Published November 19, 2012
Wal-Mart Stores Inc moved its planned dividend into late December from early January as it tries to help its investors avoid a looming jump in the tax rate on shareholder payouts that is part of the so-called fiscal cliff.
"There are complex fiscal and federal tax rate issues that may not be resolved in the next few weeks, despite the ongoing good faith negotiations between the administration and Congress to resolve details related to the fiscal cliff," Wal-Mart said in a statement.
"In light of this uncertainty, the board determined that moving our dividend payment up by a few days to 2012 was in the best interests of our shareholders."
The family of Wal-Mart founder Sam Walton owns roughly half of the company's shares and probably would have been among those forced to pay much higher taxes on dividends paid after December 31 unless Congress takes action.
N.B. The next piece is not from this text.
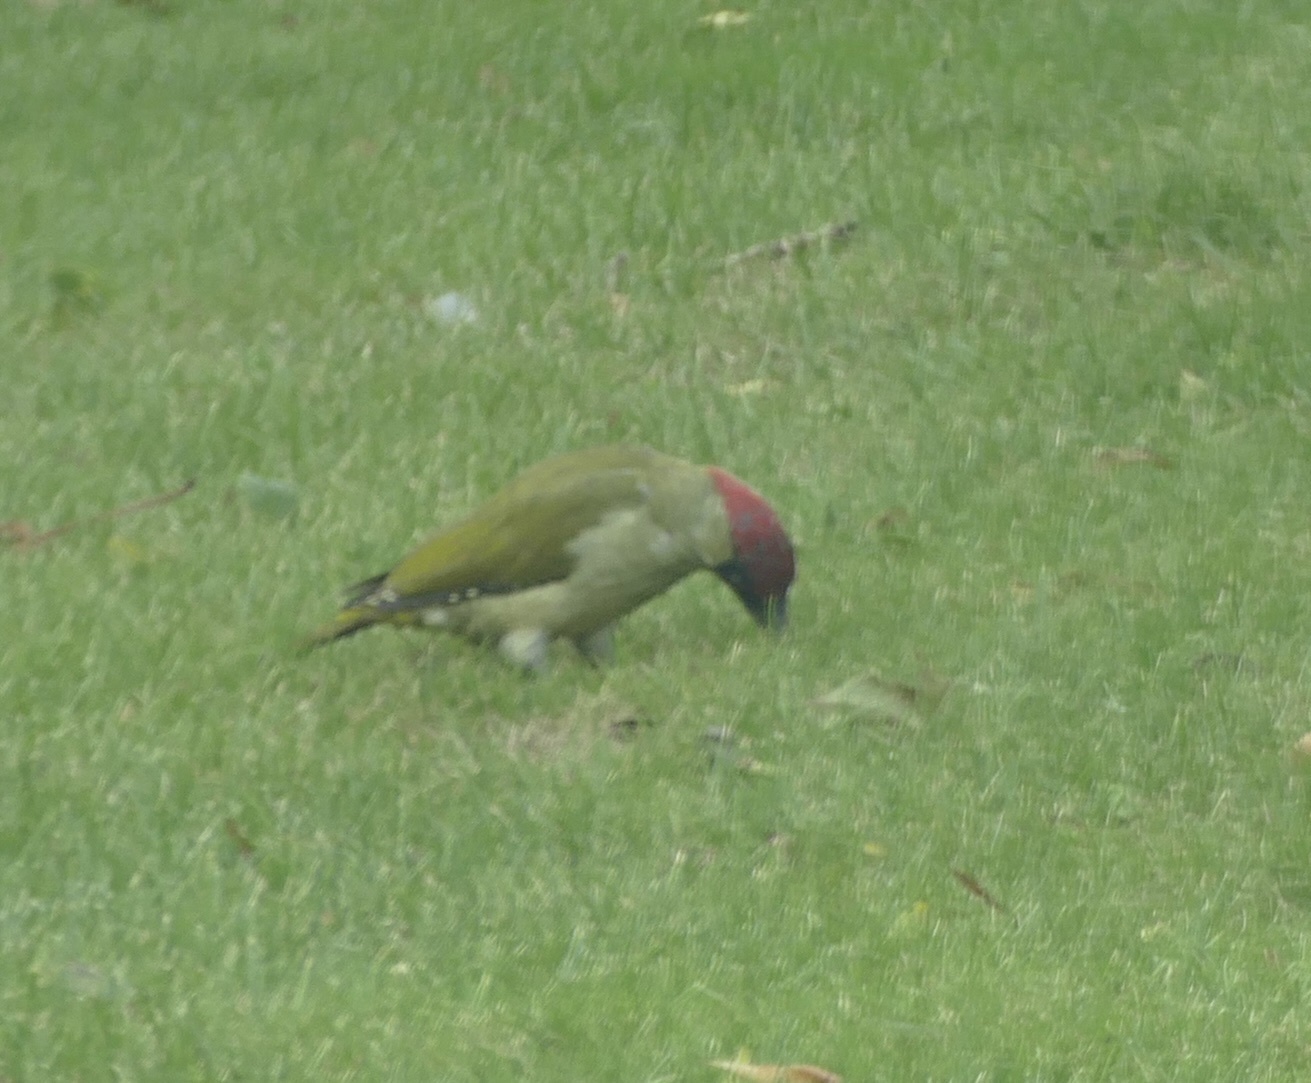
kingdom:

Two of Sam Walton's sons, Rob Walton and Jim Walton, are board members, and Rob Walton is chairman of the world's largest retailer.
In 2003, President George W. Bush and Congress cut taxes on capital gains and dividends, which mostly affect high-income taxpayers. These cuts are set to expire at the end of 2012.
Without action from Congress, the dividend tax rate will rise to the ordinary income tax rates, or as high as 39.6 percent for top earners. Dividends are now taxed at 15 percent for the top four brackets and zero at the bottom.
Wal-Mart's board approved changing the payment date of the quarterly dividend of 39.75 cents per share to December 27 from January 2. The record date associated with the payout remains December 7.
Shares of Wal-Mart were up 0.4 percent at $68.30 in morning trading.